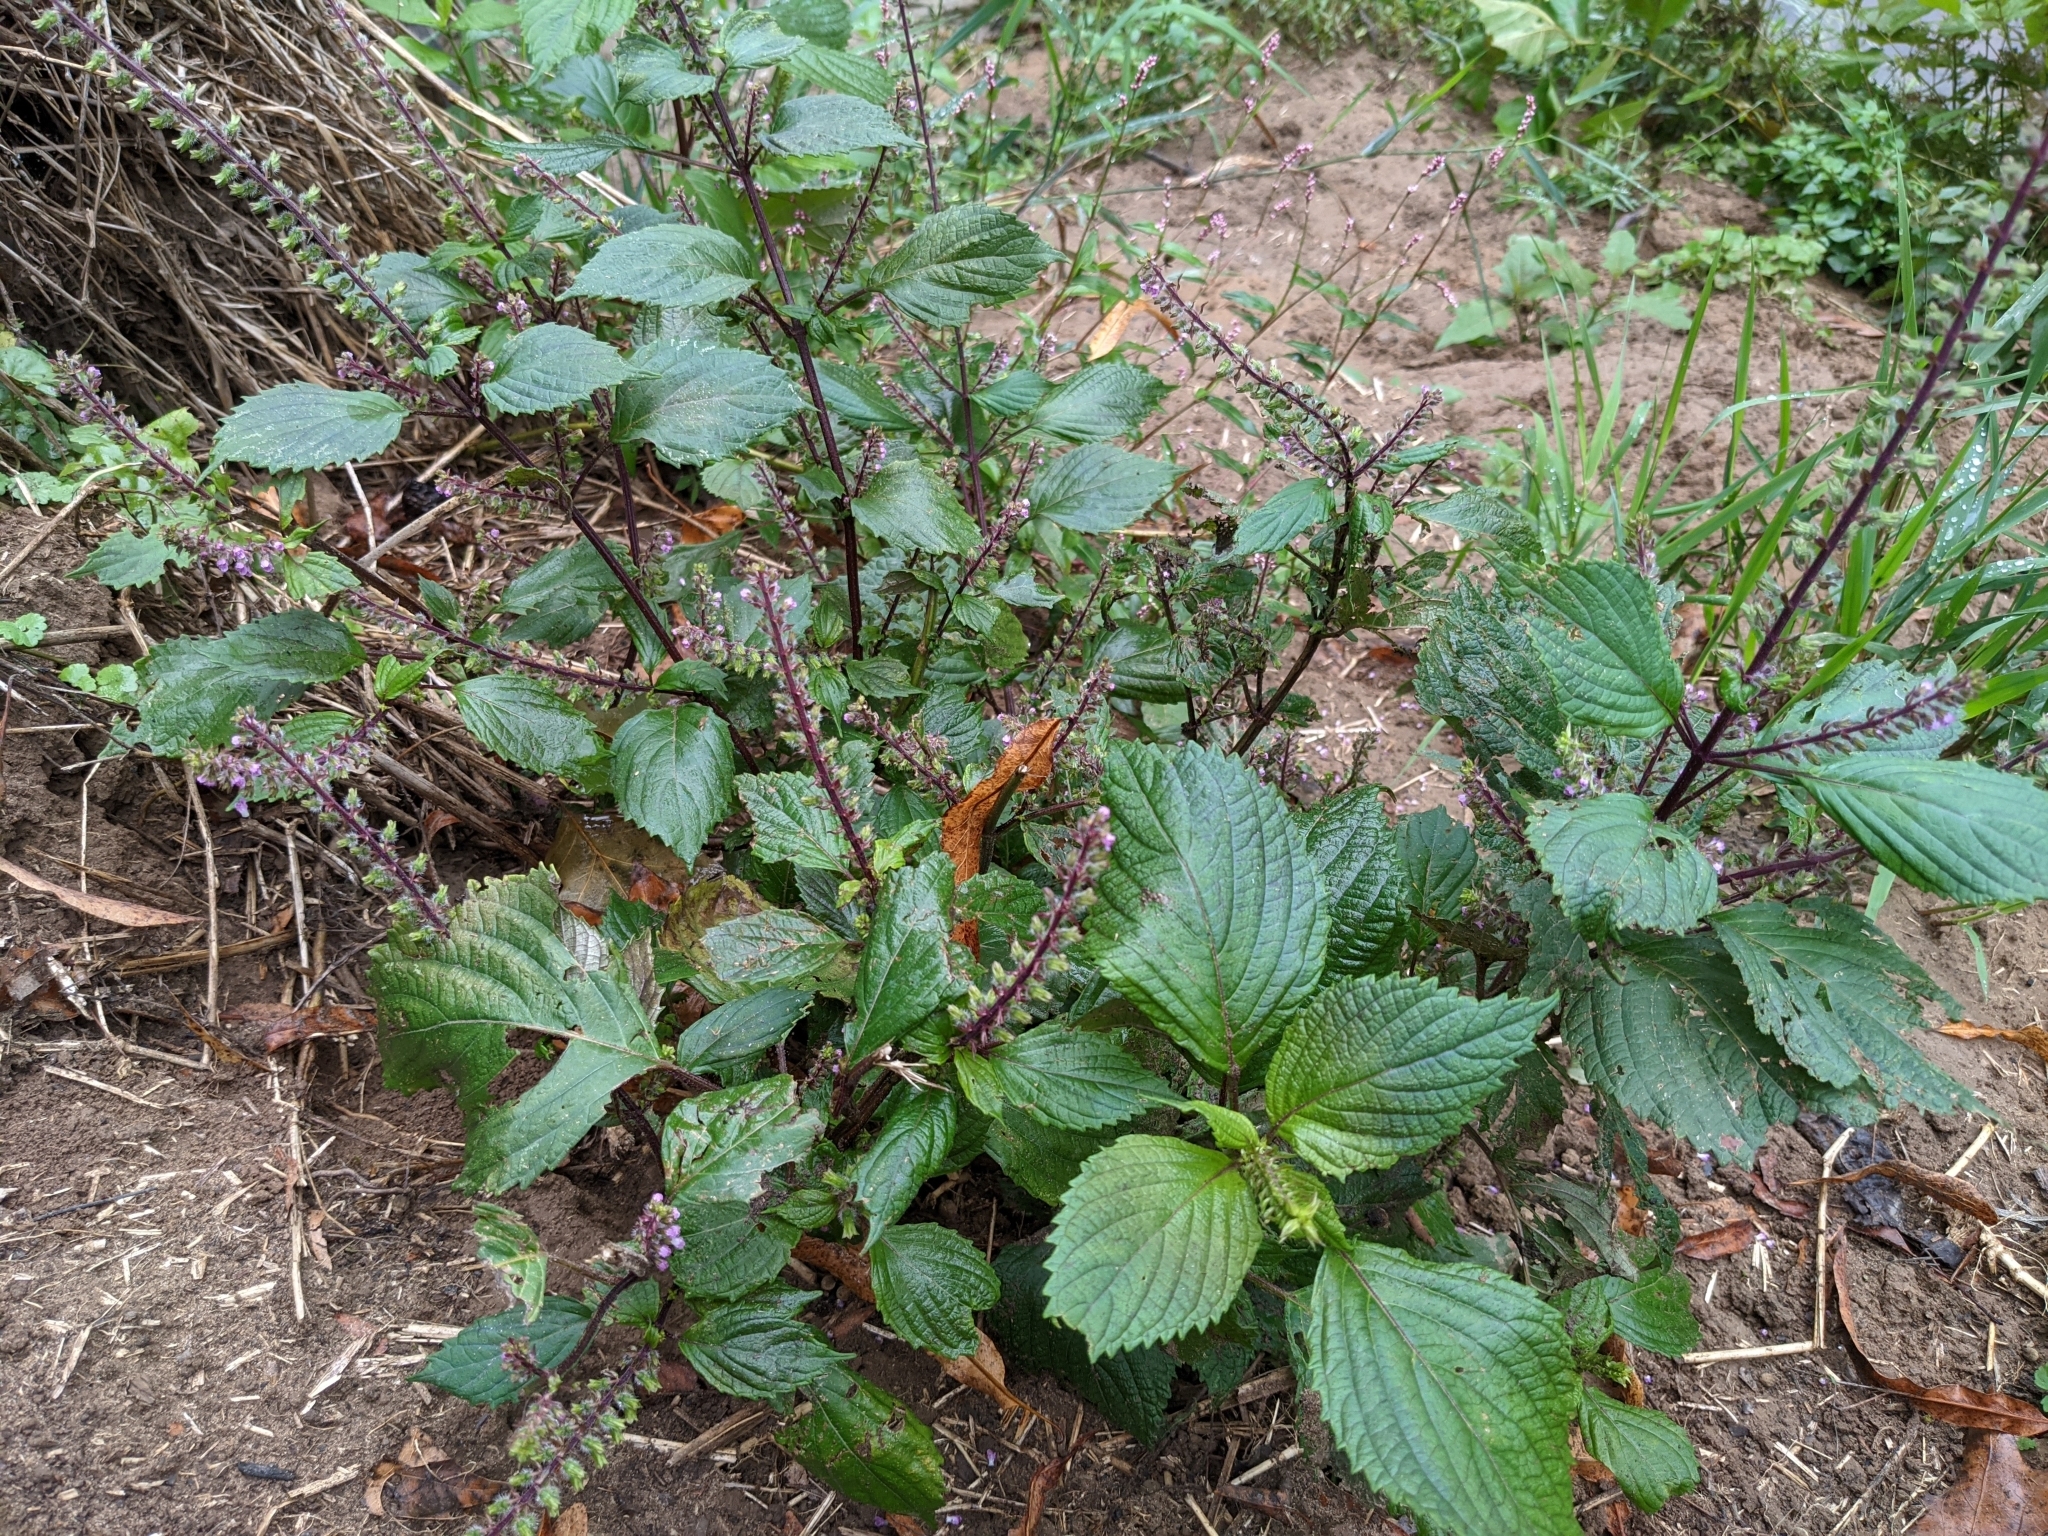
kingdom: Plantae
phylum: Tracheophyta
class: Magnoliopsida
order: Lamiales
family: Lamiaceae
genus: Perilla
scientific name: Perilla frutescens
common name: Perilla
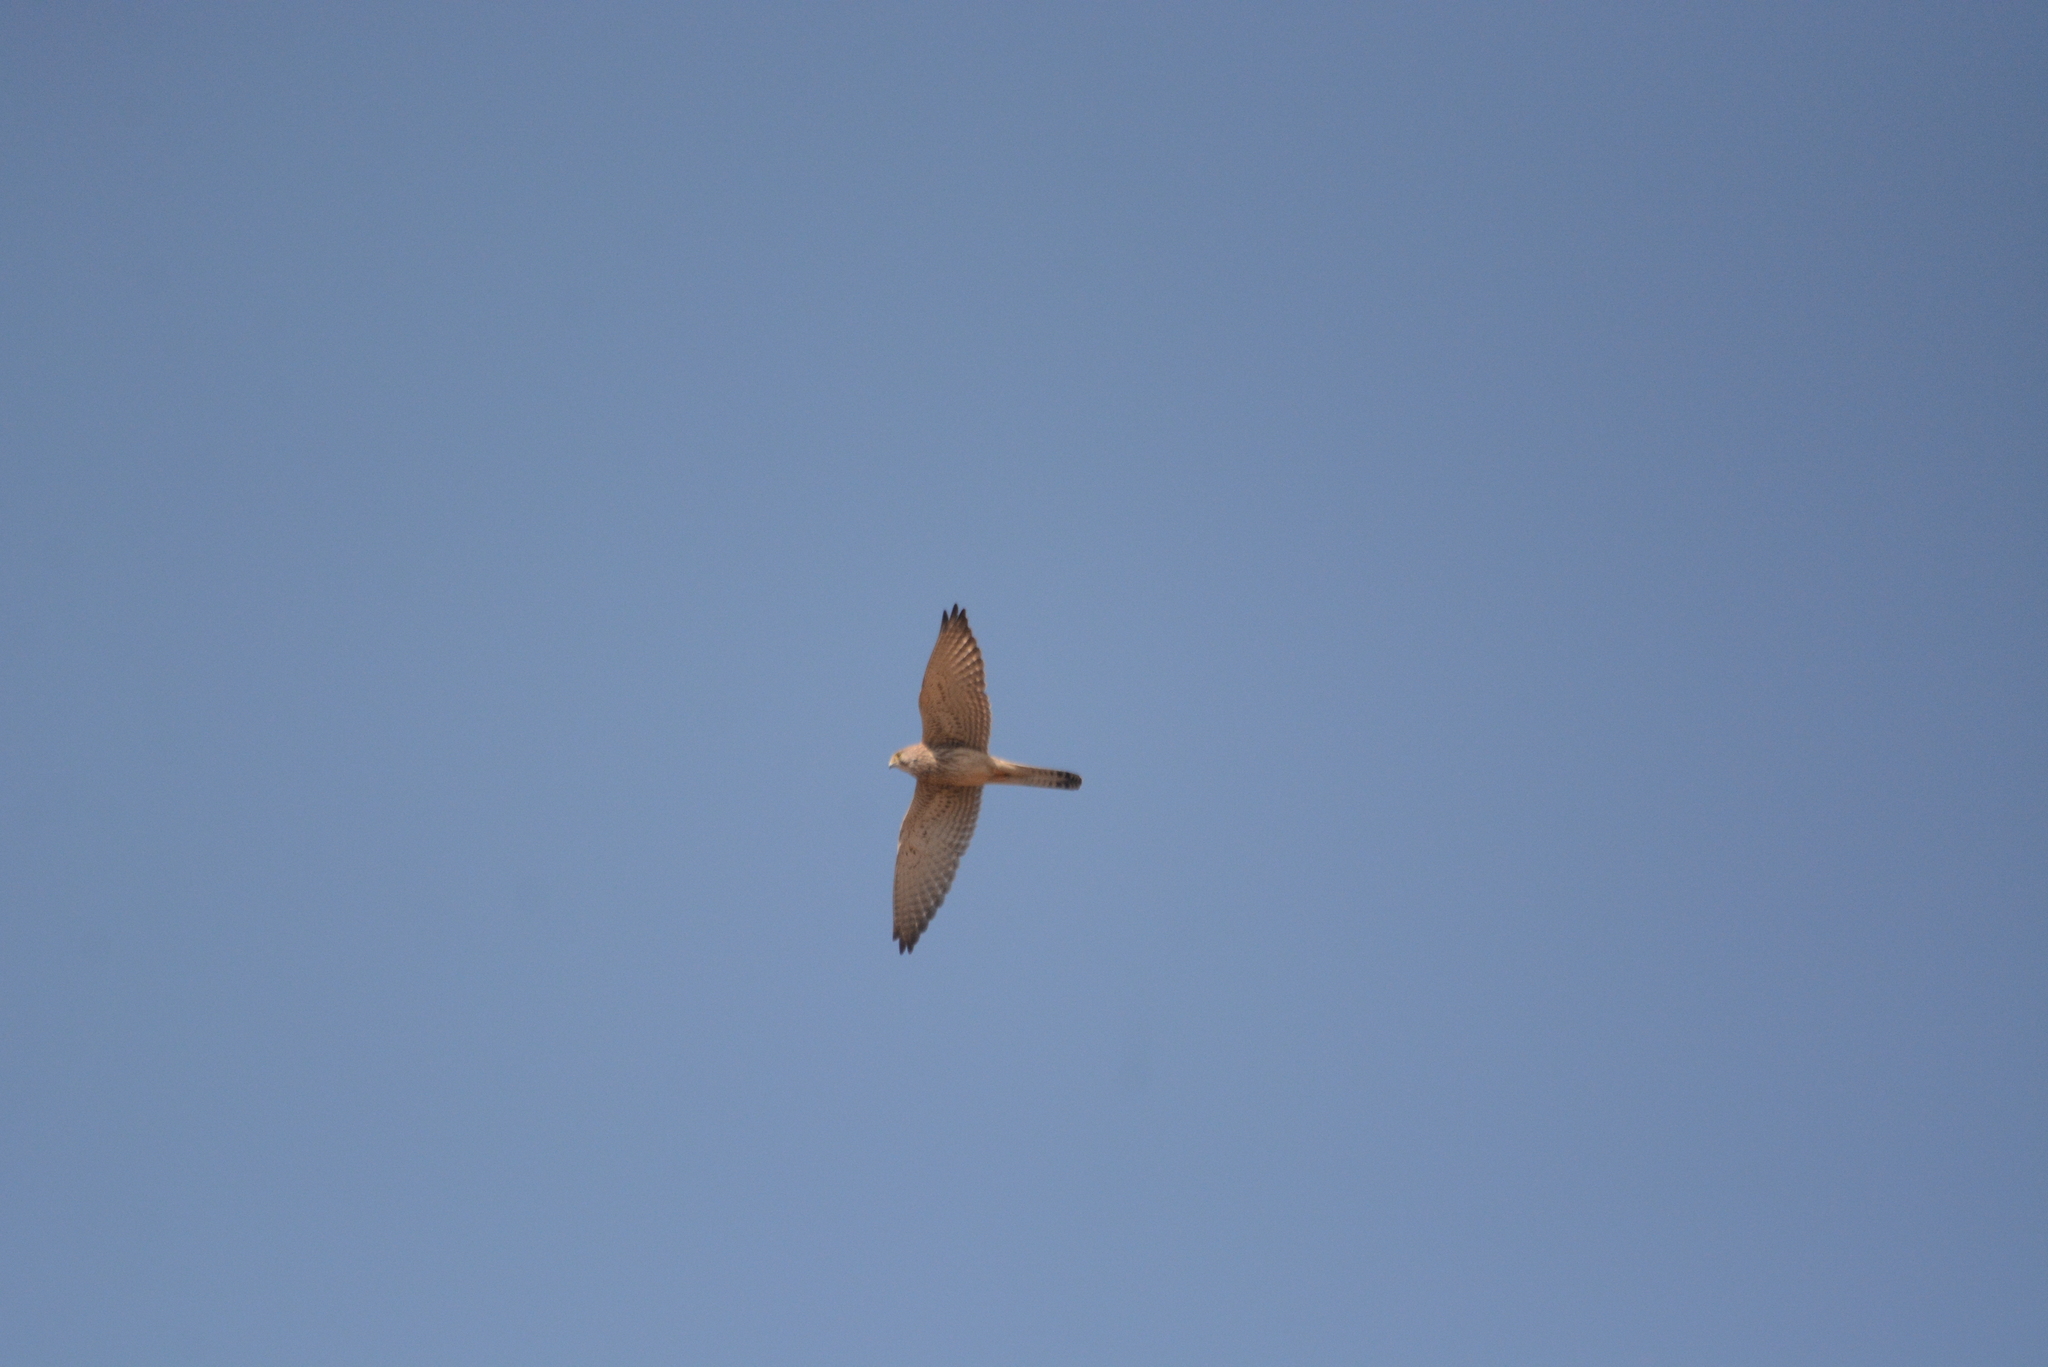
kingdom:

- [Objective]:
Please render every line of the records above as a Markdown table with the columns Row and Line, numbering the rows and skipping blank lines. Leave the pictures out.

- [Correct response]:
| Row | Line |
|---|---|
| 1 | kingdom: Plantae |
| 2 | phylum: Tracheophyta |
| 3 | class: Magnoliopsida |
| 4 | order: Lamiales |
| 5 | family: Lamiaceae |
| 6 | genus: Perilla |
| 7 | scientific name: Perilla frutescens |
| 8 | common name: Perilla |
| 9 | kingdom: |